Past Research Projects
A Gaze-Controlled Interface to Virtual Reality Applications for Motor- and Speech-Impaired Users. (UMass Joseph P. Healey Grant Program) A virtual reality is a computer-simulated online environment, and its users create avatars to inhabit it and interact with each other. Because the multifaceted nature of virtual worlds offers vivid and rich perceptual stimuli, the experience can feel astonishingly real. As our society progressively invents and integrates more advanced technologies including virtual worlds, overcoming technology access barriers for different user groups and promoting equalization across the whole society become even more critical.
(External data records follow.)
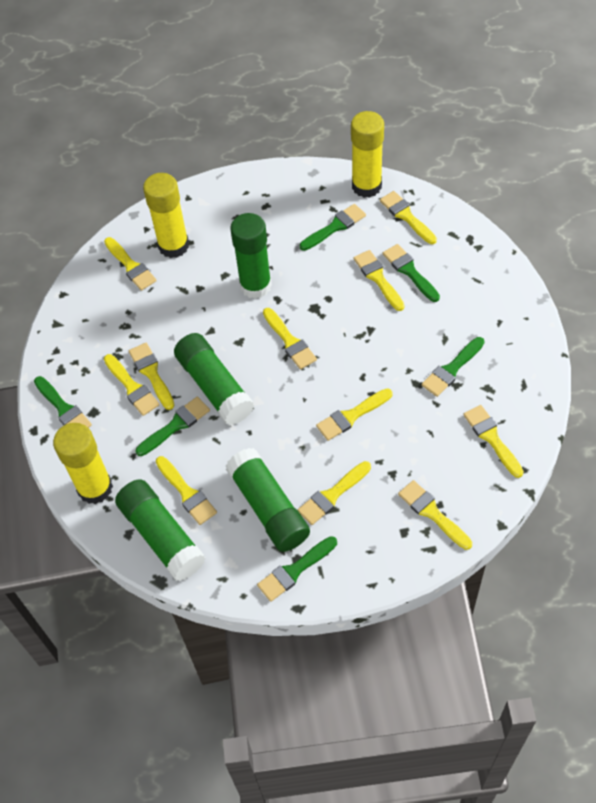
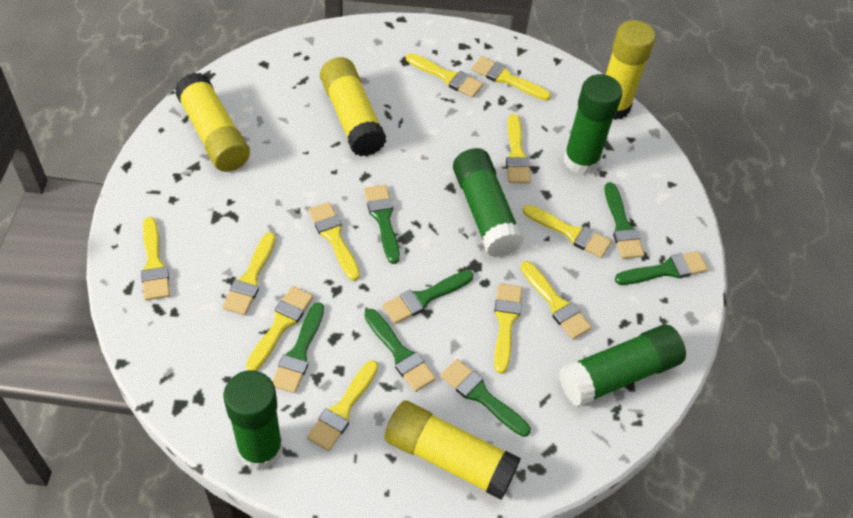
green brush: 6 -> 7
yellow glue stick: 3 -> 4

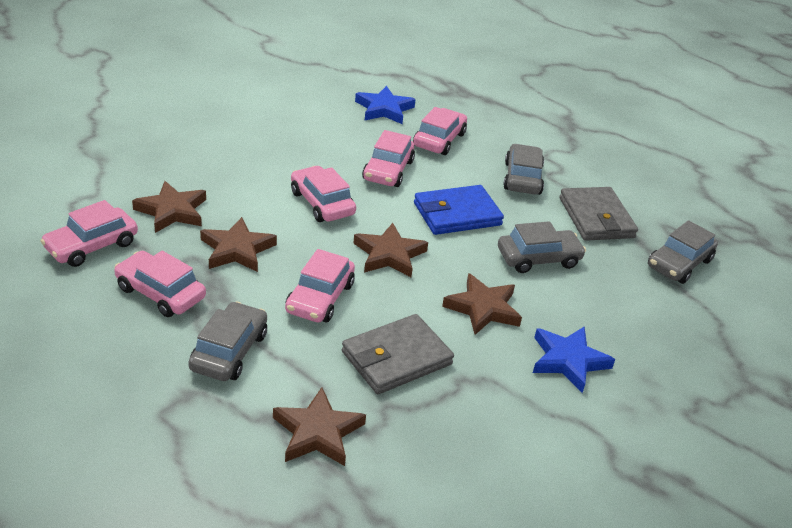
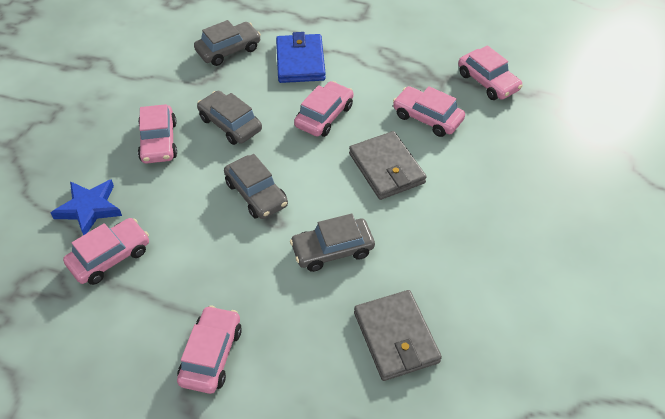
blue star: 2 -> 1
brown star: 5 -> 0

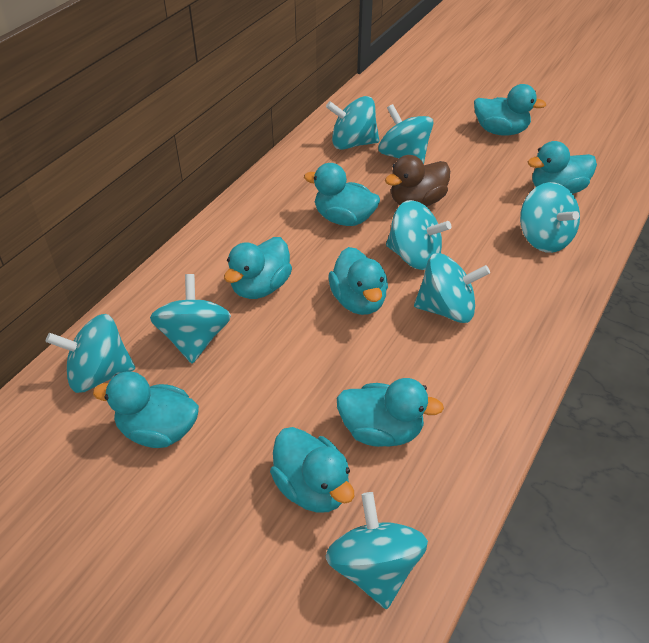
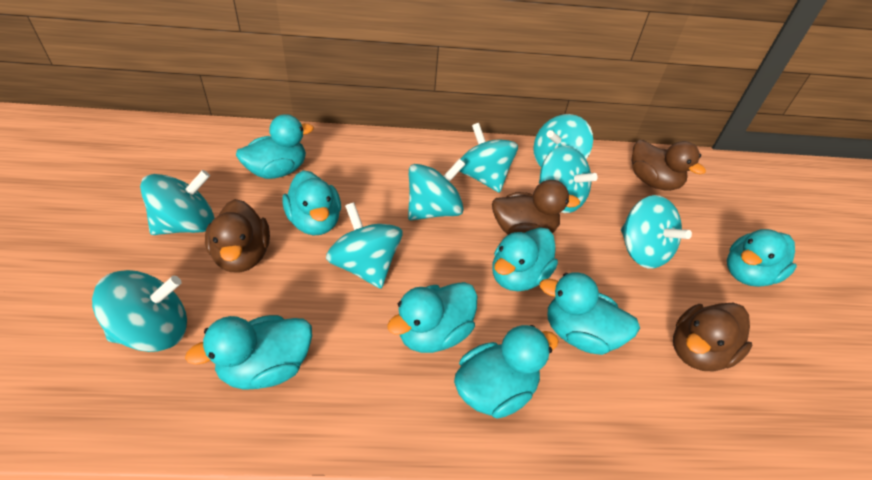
brown duck: 1 -> 4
Research shows that virtual worlds can be especially beneficial to physically challenged users, not only to enhance their independence and mental health, but also to increase career and education opportunities for them. The aim of the proposed project is to overcome the access barriers of virtual worlds for motor- and speech-impaired users by building a gaze-controlled interface for virtual worlds that will enable them to interact with the virtual world by just moving their eyes. The proposed interface will specifically address the requirements of virtual worlds with regard to real-time interaction among multiple users through multimodal communication channels.
Crater Seeker Video Game
We have established a web-based Mars Crater Seeker video game for K-12 students, teachers, and the public using real data from mars missions. This video game is designed to showcase the challenges and fun of driving rovers on Mars. This ongoing outreach project uniquely combines the data, systems, and resources of four existing NASA-funded research projects.